Page segmentation data:
::::::

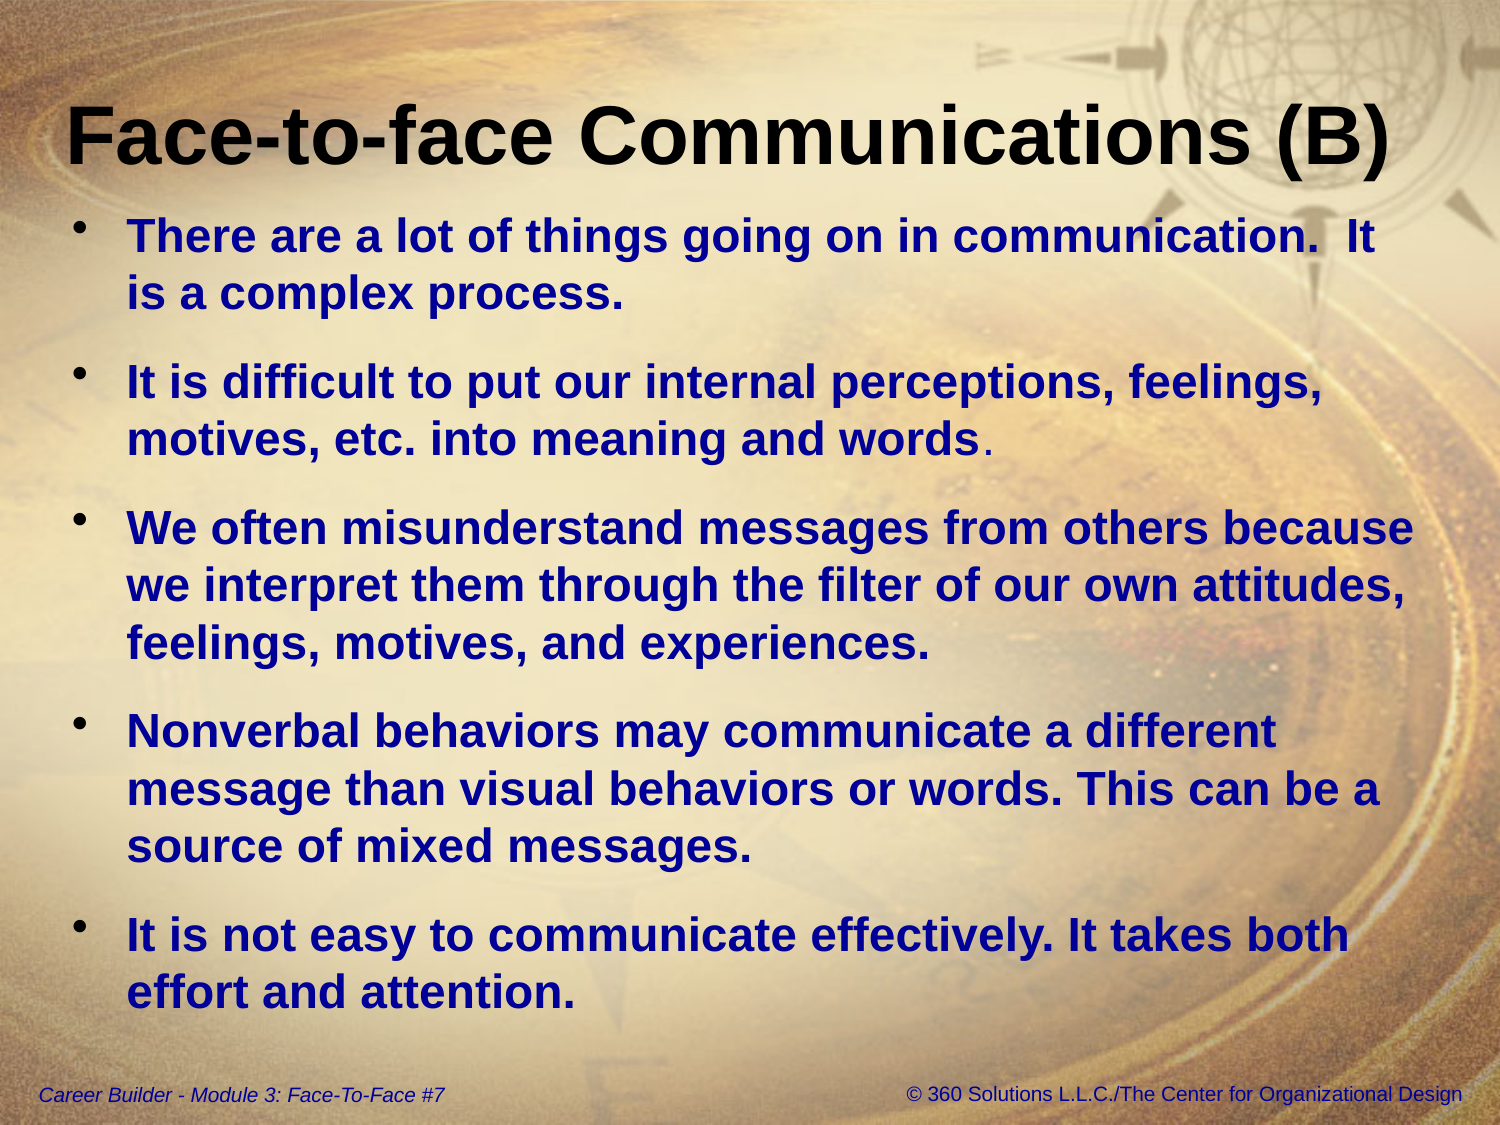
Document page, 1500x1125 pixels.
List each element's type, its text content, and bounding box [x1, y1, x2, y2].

title Face-to-face Communications (B) [50, 37, 1450, 225]
text_box There are a lot of things going on in communication. It is a complex process. It is difficult to put our internal perceptions, feelings, motives, etc. into meaning and words. We often misunderstand messages from others because we interpret them through the filter of our own attitudes, feelings, motives, and experiences. Nonverbal behaviors may communicate a different message than visual behaviors or words. This can be a source of mixed messages. It is not easy to communicate effectively. It takes both effort and attention. [56, 225, 1436, 1026]
picture [0, 0, 1500, 1125]
text_box © 360 Solutions L.L.C./The Center for Organizational Design [1096, 1074, 1479, 1113]
text_box Career Builder - Module 3: Face-To-Face #7 [23, 1075, 463, 1113]
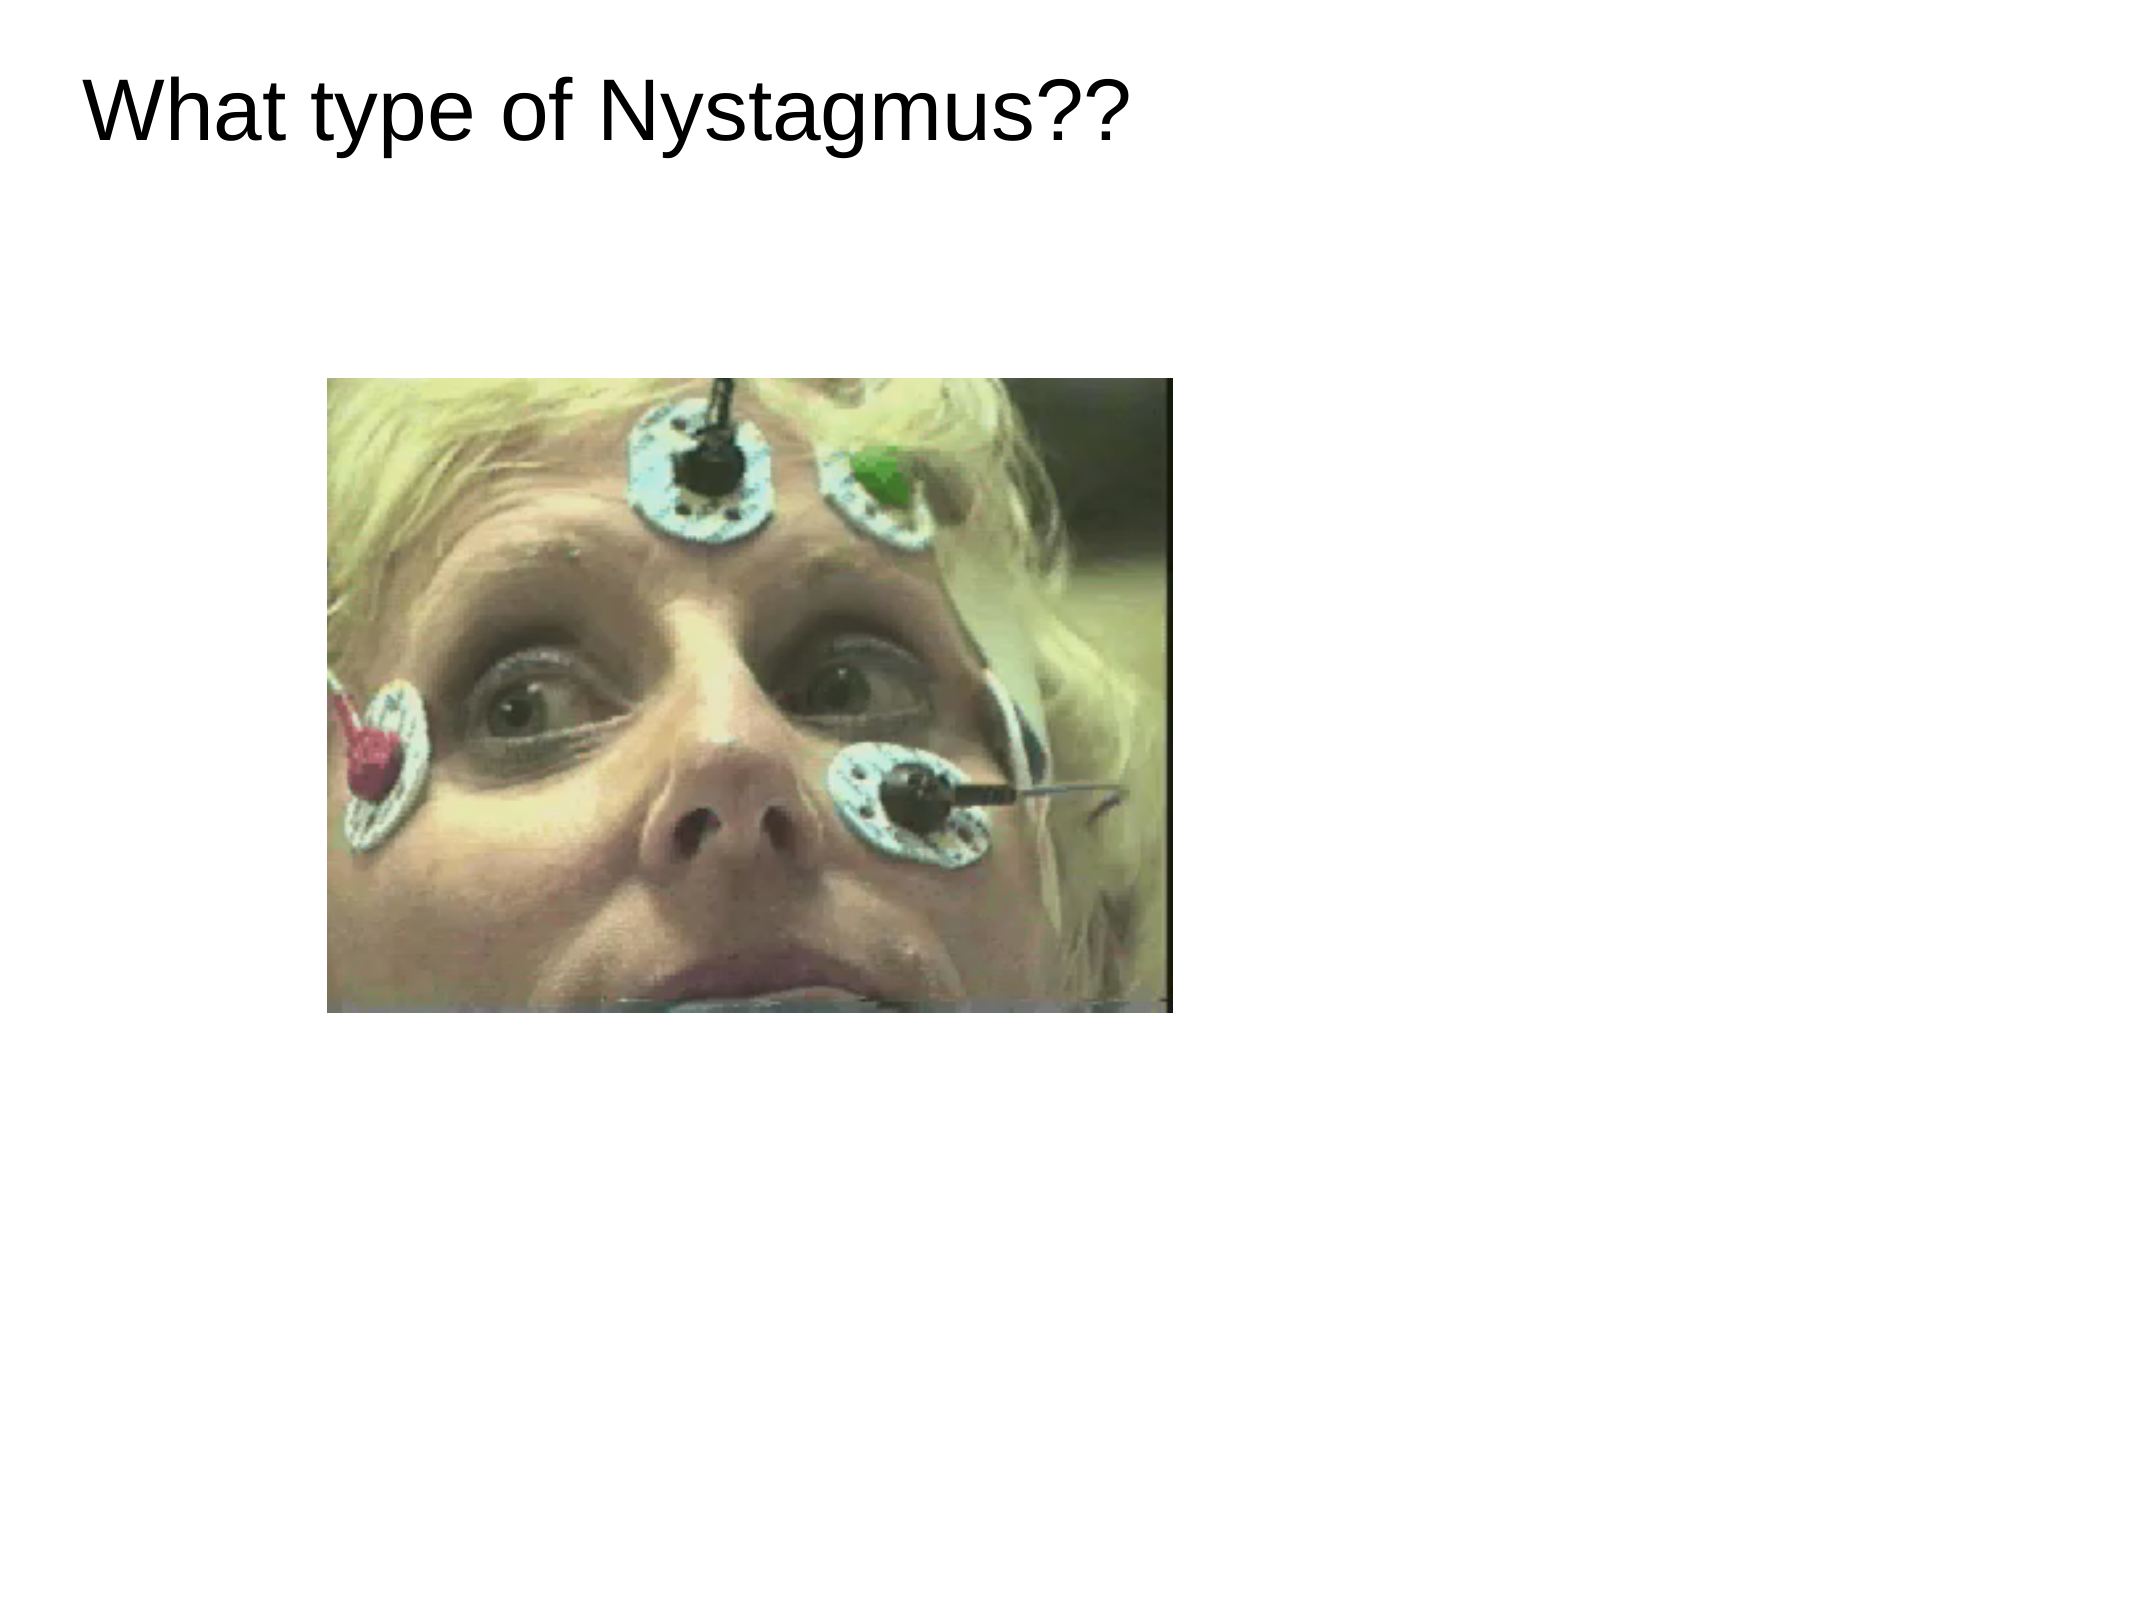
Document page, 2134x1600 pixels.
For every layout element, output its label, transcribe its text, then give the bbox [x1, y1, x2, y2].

title What type of Nystagmus?? [74, 45, 1426, 234]
picture [327, 378, 1173, 1013]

::::::

- **REQUIRED ACTION**
Set the records down again exactly, with no pictures.

- **ANSWER FOR THE TASK**
Document page, 1500x1125 pixels.
List each element's type, its text content, and bounding box [x1, y1, x2, y2].

title Face-to-face Communications (B) [50, 37, 1450, 225]
text_box There are a lot of things going on in communication. It is a complex process. It is difficult to put our internal perceptions, feelings, motives, etc. into meaning and words. We often misunderstand messages from others because we interpret them through the filter of our own attitudes, feelings, motives, and experiences. Nonverbal behaviors may communicate a different message than visual behaviors or words. This can be a source of mixed messages. It is not easy to communicate effectively. It takes both effort and attention. [56, 225, 1436, 1026]
picture [0, 0, 1500, 1125]
text_box © 360 Solutions L.L.C./The Center for Organizational Design [1096, 1074, 1479, 1113]
text_box Career Builder - Module 3: Face-To-Face #7 [23, 1075, 463, 1113]
Document page, 2134x1600 pixels.
For every layout element, output its label, transcribe its text, then give the bbox [x1, y1, x2, y2].

title What type of Nystagmus?? [74, 45, 1426, 234]
picture [327, 378, 1173, 1013]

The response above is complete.